Are they on the hot seat? I suppose that depends on if Pitt’s administration thinks that they can hire someone who’ll do better. What’s the bar for success for the Panthers? ACC championship game appearances, or .500 records? Get a coach who can give you both.

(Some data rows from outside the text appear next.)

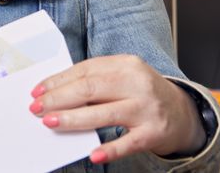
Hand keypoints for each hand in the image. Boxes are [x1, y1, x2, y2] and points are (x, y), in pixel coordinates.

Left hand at [28, 55, 205, 164]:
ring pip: (104, 114)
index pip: (85, 71)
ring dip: (73, 119)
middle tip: (37, 108)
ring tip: (51, 123)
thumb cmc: (142, 93)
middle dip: (58, 99)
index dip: (58, 81)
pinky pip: (127, 143)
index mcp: (127, 65)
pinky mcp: (153, 133)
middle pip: (90, 89)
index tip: (37, 91)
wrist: (183, 113)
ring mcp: (146, 109)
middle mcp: (138, 83)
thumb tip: (56, 93)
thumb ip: (96, 81)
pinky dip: (109, 150)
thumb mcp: (124, 78)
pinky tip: (92, 155)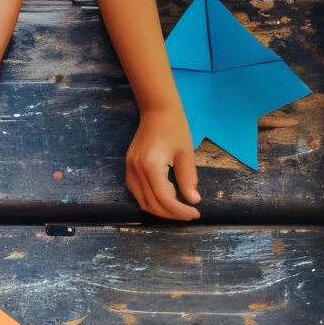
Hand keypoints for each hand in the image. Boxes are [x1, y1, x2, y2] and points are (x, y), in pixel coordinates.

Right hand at [126, 106, 200, 220]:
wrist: (157, 111)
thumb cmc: (175, 128)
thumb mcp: (186, 153)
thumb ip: (188, 178)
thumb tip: (193, 200)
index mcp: (150, 166)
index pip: (164, 198)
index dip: (179, 210)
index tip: (195, 213)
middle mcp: (136, 170)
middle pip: (151, 203)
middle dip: (171, 213)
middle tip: (189, 214)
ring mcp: (129, 169)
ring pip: (142, 201)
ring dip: (160, 209)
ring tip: (178, 208)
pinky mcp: (129, 168)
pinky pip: (137, 192)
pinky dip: (151, 200)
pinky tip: (166, 197)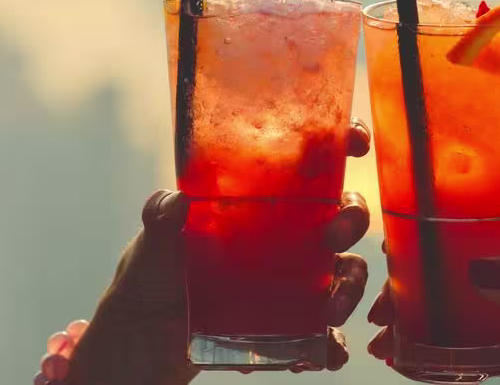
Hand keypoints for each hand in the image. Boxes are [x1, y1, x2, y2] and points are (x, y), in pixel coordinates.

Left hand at [65, 120, 371, 384]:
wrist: (144, 340)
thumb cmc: (151, 276)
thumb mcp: (153, 243)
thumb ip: (160, 218)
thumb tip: (175, 201)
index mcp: (263, 201)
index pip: (311, 163)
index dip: (342, 144)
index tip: (355, 144)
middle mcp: (287, 235)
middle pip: (342, 214)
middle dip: (353, 219)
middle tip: (335, 237)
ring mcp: (293, 279)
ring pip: (345, 272)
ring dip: (349, 288)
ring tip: (330, 312)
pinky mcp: (291, 323)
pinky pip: (326, 333)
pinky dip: (333, 345)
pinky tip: (327, 354)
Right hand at [367, 196, 499, 384]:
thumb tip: (475, 271)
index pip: (477, 208)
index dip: (431, 223)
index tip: (391, 247)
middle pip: (458, 256)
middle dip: (416, 281)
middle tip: (379, 309)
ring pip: (461, 295)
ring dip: (424, 316)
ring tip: (385, 339)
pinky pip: (478, 331)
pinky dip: (448, 343)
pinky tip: (418, 359)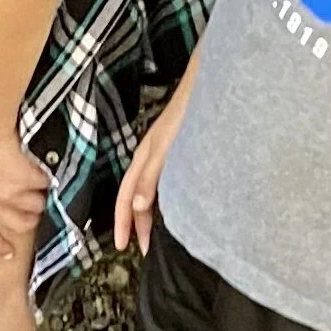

So, there you have it. Of all the current FBS coaches who’ve been at their current jobs for between four and eight years, you’ve got a handful of unquestioned successes (Shaw, Petersen, Franklin, Chryst), some solid performers (Stoops, Doeren, Leach), a few guys who might be on the hot seat at high-expectations jobs (Helton, Malzahn), a couple at places where the bar is pretty low (Clawson, Mason) - but honestly, no real disappointments, no one whose performance is so terribly out of line with fans’ visions for their programs, no-

[record scratch]

Jim Harbaugh, Michigan (4 seasons, .731)

  • Bowl games: 4 total (1-3)
  • Major bowl games: 1 Orange (0-1), 1 Peach (0-1)
  • Top 25 finishes: 3, peaking at #10 in 2016
  • Conference titles: lol no
  • Rivalry record: 0-1 vs. Notre Dame, 2-2 vs. Michigan State, 0-4 vs. Ohio State

Are they on the hot seat? Oh man if you didn’t know any better you’d think I wrote this entire 1,400-word analysis just to point out that since returning to Ann Arbor to messianic praise in 2014, Harbaugh’s gone 2-7 against his three top rivals with no playoff appearances, no conference titles, no conference championship game appearances, no major bowl wins...

But I wouldn’t do that.

note: an earlier version of this post incorrectly listed Jim Harbaugh’s record against Notre Dame as 0-2, rather than 0-1. We regret the error. We at EDSBS would be ashamed if we accidentally suggested Jim Harbaugh’s record in rivalry games was worse than it is, which is 2-7.